İkinci tema ise Altın Ayı adayları olan Gus Van Sant’in “Promised Land” (Vaadedilmiş Toprak) ve Boris Klebnikov’un “Dolgaya Schastlivaya Zhizn” (Uzun ve Mutlu Bir Hayat) filmlerinde somutlaştı. Artık topraklarının bereketiyle değil arsa değeriyle yaşamak zorunda kalan çiftçilerin ABD ve Rusya’daki mücadelesini anlatıyor her iki film de.
***
Van Sant’ın filminde kısıtlı üretimi krediye, ipoteğe yetmediği için doğalgaz çıkarmak isteyen şirketlerin tekliflerini kabul etmek ve onların yaratacağı çevre kirliliği yüzünden sularının ve hayvanlarının zehirlenme riskini göze almak zorunda kalan çiftçilerin çaresizliği vurgulanıyor.
Klebnikov ise kendi yağında kavrulmak isteyen bir çiftlik sahibinin ve geleneksel yapılarını işsiz kalmamak uğruna sürdürmek isteyen köylülerin kentleşmeye ve emlak piyasasına karşı mücadelesi üzerine kurulu. Her iki film de kaybolan pastoral yaşamın sükunetine ve güzelliğine yakılmış birer ağıt. ABD ve Rusya’daki çiftlikleri birer idil olarak sunan ve kapitalizmin kendi çıkarlarından başka hiçbir şeye varoluş hakkı tanımamasına eleştiri getiren yapımlar.
Ancak iki film arasında çok önemli bir fark var. Samimi ya da değil, “Promised Land” bireysel idealizmle mücadeleyi sürdürmenin mümkün olduğunu “doğruyu yapma”ya azmetmiş dürüst insanların belirli cepheleri kazanıp sisteme karşı durabileceğini hayal ediyor. Rusya’daki durumda ise artık durdurulması mümkün olmayan bir süreci, nehir kıyısındaki çiftliğin manzarasının göründüğü köprünün altından çok sular aktığını “kabulleniyor”.
***
Kadınların hakkını vermek için Jane Austen’ın Gurur ve Önyargı adlı romanının ilk cümlesine bir nazire mahiyetinde şu genellemeyi yapmaya cesaret edeceğim: Orta yaşı aşan bir erkeğin, hele bir de eğitimli ve yüksek gelir sahibiyse, karısını (ve çocuklarını) daha genç, daha güzel bir kadın için terk etmesi, edemese de onunla bir ilişki yaşaması evrensel bir gerçektir. Gençliğinin geride kaldığını fark edince hemen kendine döner, formuna dikkat eder; yeterince özveride bulunduğunu düşündüğü aile bağlarından ve sorumluluklarından kurtulmak ister...
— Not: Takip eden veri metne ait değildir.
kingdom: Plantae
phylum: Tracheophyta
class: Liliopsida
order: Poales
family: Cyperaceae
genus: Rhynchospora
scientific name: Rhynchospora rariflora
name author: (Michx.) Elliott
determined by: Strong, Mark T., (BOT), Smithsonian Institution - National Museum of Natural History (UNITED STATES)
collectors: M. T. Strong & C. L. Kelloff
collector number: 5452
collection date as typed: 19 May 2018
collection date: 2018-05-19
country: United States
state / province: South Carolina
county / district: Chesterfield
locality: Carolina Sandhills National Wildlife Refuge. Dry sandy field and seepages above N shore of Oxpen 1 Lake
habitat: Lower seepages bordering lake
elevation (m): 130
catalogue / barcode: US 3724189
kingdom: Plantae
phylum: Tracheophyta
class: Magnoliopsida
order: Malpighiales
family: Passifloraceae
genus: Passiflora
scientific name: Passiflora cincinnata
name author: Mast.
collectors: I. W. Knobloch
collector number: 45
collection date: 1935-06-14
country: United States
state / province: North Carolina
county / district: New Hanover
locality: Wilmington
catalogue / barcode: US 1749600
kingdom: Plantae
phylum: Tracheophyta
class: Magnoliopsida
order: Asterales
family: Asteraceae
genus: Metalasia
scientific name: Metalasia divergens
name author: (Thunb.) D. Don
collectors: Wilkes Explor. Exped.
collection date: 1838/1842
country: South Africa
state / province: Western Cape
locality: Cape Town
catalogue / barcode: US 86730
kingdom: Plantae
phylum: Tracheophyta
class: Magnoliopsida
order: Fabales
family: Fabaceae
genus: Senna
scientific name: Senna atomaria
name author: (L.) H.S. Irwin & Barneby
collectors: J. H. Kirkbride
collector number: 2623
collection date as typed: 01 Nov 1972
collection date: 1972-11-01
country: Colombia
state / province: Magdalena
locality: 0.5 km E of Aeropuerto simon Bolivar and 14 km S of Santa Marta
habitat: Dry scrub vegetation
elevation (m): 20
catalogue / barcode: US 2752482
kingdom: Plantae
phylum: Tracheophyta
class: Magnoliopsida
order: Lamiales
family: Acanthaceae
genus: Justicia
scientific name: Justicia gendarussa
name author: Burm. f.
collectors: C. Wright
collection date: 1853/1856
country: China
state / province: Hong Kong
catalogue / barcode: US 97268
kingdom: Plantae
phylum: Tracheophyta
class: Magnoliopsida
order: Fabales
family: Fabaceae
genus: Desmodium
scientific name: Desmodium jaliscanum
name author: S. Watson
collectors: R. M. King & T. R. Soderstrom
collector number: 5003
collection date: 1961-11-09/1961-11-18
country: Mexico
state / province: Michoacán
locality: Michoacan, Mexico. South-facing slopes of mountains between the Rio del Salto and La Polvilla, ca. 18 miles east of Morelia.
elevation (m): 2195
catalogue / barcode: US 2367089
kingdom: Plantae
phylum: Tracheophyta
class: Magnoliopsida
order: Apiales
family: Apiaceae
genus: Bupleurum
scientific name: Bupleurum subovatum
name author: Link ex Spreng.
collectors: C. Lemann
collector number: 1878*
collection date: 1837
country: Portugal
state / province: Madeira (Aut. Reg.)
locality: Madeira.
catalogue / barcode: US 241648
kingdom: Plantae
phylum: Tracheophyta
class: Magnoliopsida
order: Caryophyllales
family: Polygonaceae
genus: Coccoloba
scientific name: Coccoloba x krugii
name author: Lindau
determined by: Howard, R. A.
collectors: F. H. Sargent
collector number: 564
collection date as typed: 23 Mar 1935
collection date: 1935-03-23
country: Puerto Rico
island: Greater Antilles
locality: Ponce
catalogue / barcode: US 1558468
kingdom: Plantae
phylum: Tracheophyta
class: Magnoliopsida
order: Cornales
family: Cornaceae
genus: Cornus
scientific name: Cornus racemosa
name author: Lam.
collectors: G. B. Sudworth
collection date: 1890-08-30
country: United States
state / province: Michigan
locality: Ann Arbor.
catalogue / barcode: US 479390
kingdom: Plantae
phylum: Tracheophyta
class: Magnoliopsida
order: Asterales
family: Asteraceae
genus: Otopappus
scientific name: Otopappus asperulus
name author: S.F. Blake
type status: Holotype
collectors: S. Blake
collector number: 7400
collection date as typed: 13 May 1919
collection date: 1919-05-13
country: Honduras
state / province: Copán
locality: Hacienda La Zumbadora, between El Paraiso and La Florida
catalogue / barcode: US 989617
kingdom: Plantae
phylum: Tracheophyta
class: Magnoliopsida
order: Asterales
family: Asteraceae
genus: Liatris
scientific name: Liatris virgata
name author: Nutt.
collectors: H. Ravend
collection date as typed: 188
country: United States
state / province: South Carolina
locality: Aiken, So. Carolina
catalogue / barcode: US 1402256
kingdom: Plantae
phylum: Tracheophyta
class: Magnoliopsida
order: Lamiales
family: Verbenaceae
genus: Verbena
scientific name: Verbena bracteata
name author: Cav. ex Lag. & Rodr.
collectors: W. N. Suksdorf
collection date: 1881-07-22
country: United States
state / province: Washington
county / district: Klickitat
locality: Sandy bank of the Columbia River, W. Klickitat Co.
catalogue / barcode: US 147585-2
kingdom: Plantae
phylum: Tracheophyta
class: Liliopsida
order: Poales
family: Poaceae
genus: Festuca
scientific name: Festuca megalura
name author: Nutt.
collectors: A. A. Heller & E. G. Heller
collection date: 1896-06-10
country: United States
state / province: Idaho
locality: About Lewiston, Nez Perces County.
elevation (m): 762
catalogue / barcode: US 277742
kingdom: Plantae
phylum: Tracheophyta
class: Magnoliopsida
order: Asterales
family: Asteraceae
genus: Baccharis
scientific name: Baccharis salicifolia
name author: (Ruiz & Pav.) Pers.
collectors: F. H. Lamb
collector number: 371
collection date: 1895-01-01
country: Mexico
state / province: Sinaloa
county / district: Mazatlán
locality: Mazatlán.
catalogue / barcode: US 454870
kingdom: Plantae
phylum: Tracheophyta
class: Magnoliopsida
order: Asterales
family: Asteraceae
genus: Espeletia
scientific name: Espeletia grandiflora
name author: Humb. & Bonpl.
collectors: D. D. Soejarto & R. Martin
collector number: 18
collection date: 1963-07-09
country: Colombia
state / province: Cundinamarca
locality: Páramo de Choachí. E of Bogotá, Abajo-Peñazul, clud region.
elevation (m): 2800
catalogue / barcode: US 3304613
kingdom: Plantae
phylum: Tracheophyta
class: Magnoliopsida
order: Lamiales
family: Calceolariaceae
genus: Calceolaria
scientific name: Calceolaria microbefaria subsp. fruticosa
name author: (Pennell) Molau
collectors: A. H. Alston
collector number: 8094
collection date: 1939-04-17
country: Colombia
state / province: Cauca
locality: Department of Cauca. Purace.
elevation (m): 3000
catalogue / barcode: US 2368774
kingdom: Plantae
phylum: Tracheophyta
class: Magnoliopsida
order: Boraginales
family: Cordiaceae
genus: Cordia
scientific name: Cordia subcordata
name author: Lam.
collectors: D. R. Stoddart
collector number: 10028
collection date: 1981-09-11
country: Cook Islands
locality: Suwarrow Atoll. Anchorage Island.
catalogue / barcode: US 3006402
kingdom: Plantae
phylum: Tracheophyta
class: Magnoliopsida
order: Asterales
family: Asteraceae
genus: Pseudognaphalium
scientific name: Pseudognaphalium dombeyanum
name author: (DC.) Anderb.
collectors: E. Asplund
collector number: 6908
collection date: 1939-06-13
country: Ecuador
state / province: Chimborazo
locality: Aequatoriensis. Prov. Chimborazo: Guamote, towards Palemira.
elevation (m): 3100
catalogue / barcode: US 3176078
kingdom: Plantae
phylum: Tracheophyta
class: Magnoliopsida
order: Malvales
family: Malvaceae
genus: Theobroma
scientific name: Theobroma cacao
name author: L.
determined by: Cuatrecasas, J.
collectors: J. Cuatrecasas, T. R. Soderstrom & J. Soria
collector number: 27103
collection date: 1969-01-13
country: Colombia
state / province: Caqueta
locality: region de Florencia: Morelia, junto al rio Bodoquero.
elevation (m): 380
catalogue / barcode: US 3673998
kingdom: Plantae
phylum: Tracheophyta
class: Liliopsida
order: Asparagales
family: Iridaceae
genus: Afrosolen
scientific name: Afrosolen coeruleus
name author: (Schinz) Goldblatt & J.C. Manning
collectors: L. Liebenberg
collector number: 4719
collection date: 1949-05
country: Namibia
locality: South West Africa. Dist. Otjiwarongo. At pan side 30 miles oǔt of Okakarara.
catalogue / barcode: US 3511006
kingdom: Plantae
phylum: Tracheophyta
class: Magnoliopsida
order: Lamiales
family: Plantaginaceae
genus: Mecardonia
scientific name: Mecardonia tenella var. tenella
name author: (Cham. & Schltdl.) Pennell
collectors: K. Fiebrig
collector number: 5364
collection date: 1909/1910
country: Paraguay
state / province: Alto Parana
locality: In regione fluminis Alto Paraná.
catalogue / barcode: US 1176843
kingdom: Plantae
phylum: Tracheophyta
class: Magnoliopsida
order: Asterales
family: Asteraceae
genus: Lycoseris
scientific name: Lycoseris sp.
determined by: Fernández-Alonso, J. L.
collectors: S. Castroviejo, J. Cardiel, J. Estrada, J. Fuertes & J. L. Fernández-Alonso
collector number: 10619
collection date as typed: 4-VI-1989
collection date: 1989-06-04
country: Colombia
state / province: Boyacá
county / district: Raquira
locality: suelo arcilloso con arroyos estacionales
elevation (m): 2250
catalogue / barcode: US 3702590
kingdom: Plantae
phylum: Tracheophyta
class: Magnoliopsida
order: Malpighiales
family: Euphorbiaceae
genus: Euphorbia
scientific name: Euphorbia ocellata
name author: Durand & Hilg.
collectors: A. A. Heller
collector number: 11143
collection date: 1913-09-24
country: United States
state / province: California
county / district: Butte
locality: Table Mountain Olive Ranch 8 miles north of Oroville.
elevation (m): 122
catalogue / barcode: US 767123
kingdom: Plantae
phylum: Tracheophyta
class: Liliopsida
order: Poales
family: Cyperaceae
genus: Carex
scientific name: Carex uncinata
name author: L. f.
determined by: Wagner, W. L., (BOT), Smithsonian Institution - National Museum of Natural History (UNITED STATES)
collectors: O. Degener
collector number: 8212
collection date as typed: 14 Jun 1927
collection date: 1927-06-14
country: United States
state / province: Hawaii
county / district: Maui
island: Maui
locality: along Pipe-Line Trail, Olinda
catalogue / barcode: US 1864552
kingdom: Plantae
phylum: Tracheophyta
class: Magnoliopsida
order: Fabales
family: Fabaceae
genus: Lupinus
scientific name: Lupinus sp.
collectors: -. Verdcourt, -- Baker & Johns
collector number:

“Hayatboyu”da Aslı Özge güncel sanatçı Ela’nın kocasının ilişkisini öğrenmesiyle sarsılan dünyasına alıyor bizi. Entelektüel üst orta sınıfın her yönüyle sofistike bir tasarım ürünü olan hayatını süren kadının sinirlerini ve sağlığını alt üst eden, tahammülfersa “uygarlıkta” bir ayrılık hazırlığını izliyoruz.
Hemen herkesin kalbini kazanan “Gloria”ya adını veren kadın karakter boşandıktan sonra çocuklarını yetiştirmiş, işinde çalışmaya devam eden, dans etmeyi sevdiği için suarelere katılan, hayat dolu bir kadın. Bu sayede cezbettiği bir adamla ikinci baharını yaşamak üzere ama “hayatımı yaşamak istiyorum” kompleksiyle ailesini terk eden adamın, hala eline bakan iki yetişkin kızı ve anneleriyle göbek bağını kesmeye yanaşmaması ve romantik kaçak halleri Gloria’nın yalnızlığını çoğaltmaktan öteye geçmiyor.
Ne modernite ne gelenek içerisinde insanlara bir tatlı huzur bırakmayan zamanımızdan başka kesitler de var 63. Berlinale’de. Aktarmaya devam edeceğim...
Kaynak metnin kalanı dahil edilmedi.